Yaz demek, plaj demek, havuz kenarı demek... Yani tüm kış üst üste giydiğiniz kıyafetler altında gizlenen vücut ölçülerinize daha fazla dikkat etmeniz gerek demek. 20'li yaşlarda formda kalmak, kilo sorunu varsa da bundan beslenmeye biraz dikkat ederek ve yürüyüş yaparak kurtulmak kolay. Ancak 30'larla beraber insanın tüm beslenme ve hareket düzenini yeniden kurgulaması gerekiyor. "Peki neden mi tüm bu uzun giriş?"... Tüm bunları Jennifer Lopez'in eylül ayında vizyona girecek olan yeni filmi Hustler'a dair görüntüleri paylaşması üzerine kaleme almaya karar verdik. Ağustos ayı başında ülkemizde de bir konser verecek olan Lopez'in filminden paylaşılan görüntülerde sadece bizim değil, tüm dünya medyasının gözü kusursuz vücuduna takılı kaldı. 49 yaşındaki bir kadının, kıvrımlarını koruyarak (Bu kısmın altını çizmek lazım) böyle bir fiziğe sahip olması düşünebileceğinizden çok ama çok zor. Sıkı spor ve yaşın ilerlemesiyle beraber kadınlar, dümdüz erkek vücudunu andıran kadınsı kıvrımların tamamen silindiği bir forma bürünmeye başlar. Hem sıkı bir vücuda sahip olup hem de bu kıvrımları koruyabilmek 30'lardan itibaren çok ama çok zordur. Durumun ne kadar zor olduğunu, dünya basını Lopez'in fotoğraflarının altına "Biyonik kadın" yazarak net bir şekilde anlatıyor aslına bakarsanız...
İKİZLERDEN SONRA
Lopez de durumu, "Tüm kariyerim dans ederek başladı. Hayatım ya bir film, ya konser ya da çekim için forma girmeye çalışarak geçti. İkizlerimi doğurduktan sonra vücudumu yeniden toparlamak çok kolay olmadı ama düzenli egzersizlerle bunu sağladım. Bir de şeker ve karbonhidratı tamamen hayatımdan çıkardım" diyerek anlatıyor. Ve yaşadığı zorluğu anlatırken "Tabii ki cümleleri böyle kurunca çok kolaymış gibi.

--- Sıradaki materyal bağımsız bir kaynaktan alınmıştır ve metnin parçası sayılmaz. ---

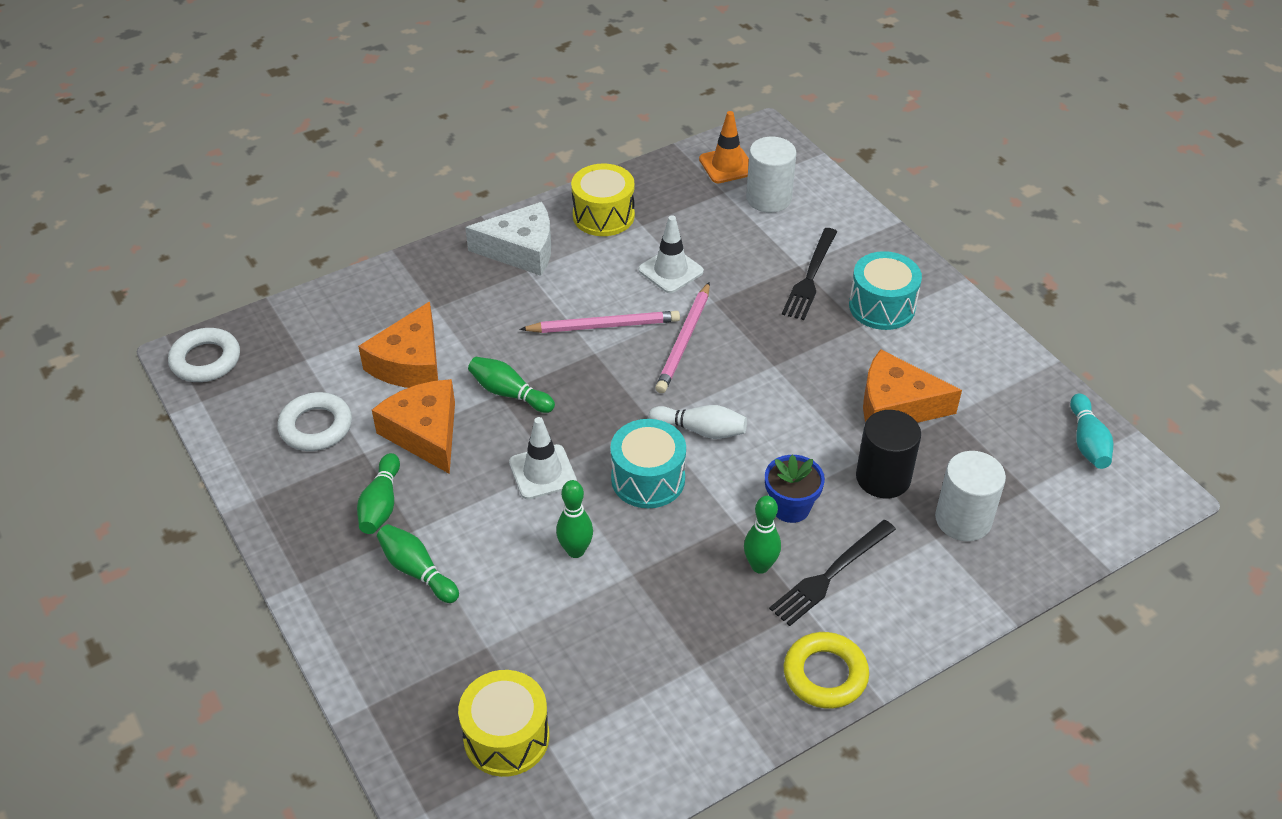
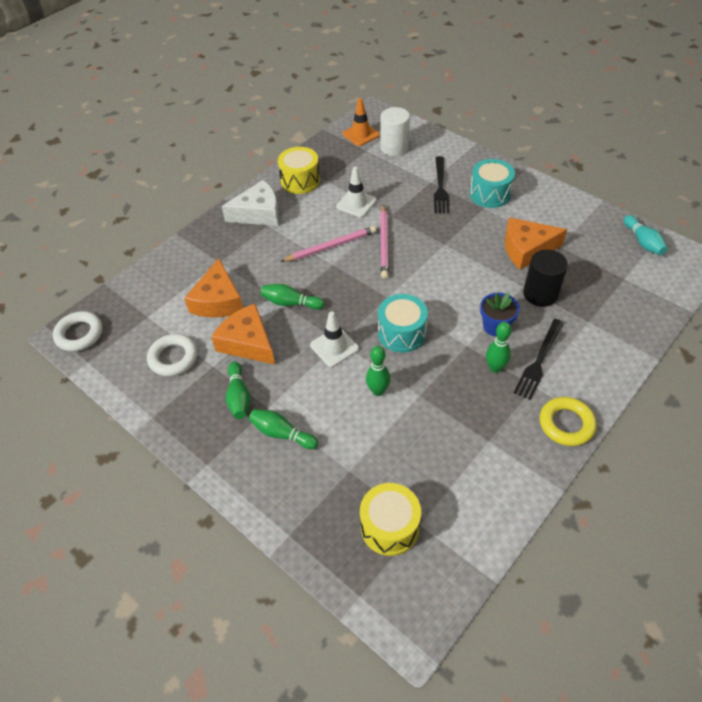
camera: 15 degrees left, 5 degrees up
white bowling pin [649,405,747,439] -> none
white cylinder [935,451,1006,541] -> none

Oysa ki 20'lerinde değilseniz aldığınız tek bir kiloyu bile verebilmek gerçekten de çok zor. Kilo verirken bir yandan sıkılığınızı kaybediyorsunuz. Sporu çok kaçırınca görüntünüz erkeksileşiyor. Kolay bir denklem değil" cümlelerini kurmaktan da çekinmiyor.
HIRSLA ÇALIŞTI
Şu an sahip olduğu vücut da bir yandan nişanlısı Alex Rodriguez ile kurduğu mutlu ilişki bir yandan başarıyla devam eden şarkıcılık ve oyunculuk kariyeri de Lopez'in nasıl bir savaşçı olduğunun ispatı aslında. Lopez 1969 yılında teknisyen bir babanın ve evlere temizliğe giden bir kadının kızı olarak New York'ta dünyaya geldi. Çok fakir bir aileden geliyor oluşu onun hırsla çalışmasının en büyük nedenlerinden biri. Ailesi tüm yokluklarına rağmen yetenekli olduğunu gördükleri kızlarının beş yaşından itibaren dans ve müzik dersleri aldırmaya başladı. 22 yaşında o dönem çok popüler olan In Living Colours isimli televizyon programında dansçı olarak çalışmaya başlayan Lopez, 1993 yılında oyunculuk kariyerine start verdi. Sadece dört yıl sonra Selena isimli filmdeki performansıyla En İyi Kadın Oyuncu dalında Golden Globe adaylığı aldı. Lopez bir kadın oyuncu olarak 1 milyon doların üzerinde ücret alan ilk Latin kökenli ABD'li oyuncu olarak da tarihe geçti. Ama sinema dünyasında yakaladığı bu başarı onun için yeterli değildi. 1999 yılında ilk albümünü piyasaya çıkardı. Ve o andan itibaren hayatında sorun ve sıkıntılar olsa da asla durmadan zirveye doğru tırmanya devam etti. 2018 yılında Time dergisinin onu "Yaşayan En Etkili 100 İnsan" arasında göstermesi boşuna değil. Verdiği bir röportajda, "Her ilişkim bittikten sonra yok olup gideceğimi sandılar. Boşanmanın ardından kariyerimin bittiğini iddia ettiler. TV programlarında jüri üyesi olmamın sonun başlangıcı olduğunu iddia ettiler. Oysa ki ben her krizden ve sıkıntıdan bir savaşçı gibi başarıyla çıktım. Her kadına da aynen bunu yapmalarını tavsiye ediyorum" diye konuşuyor.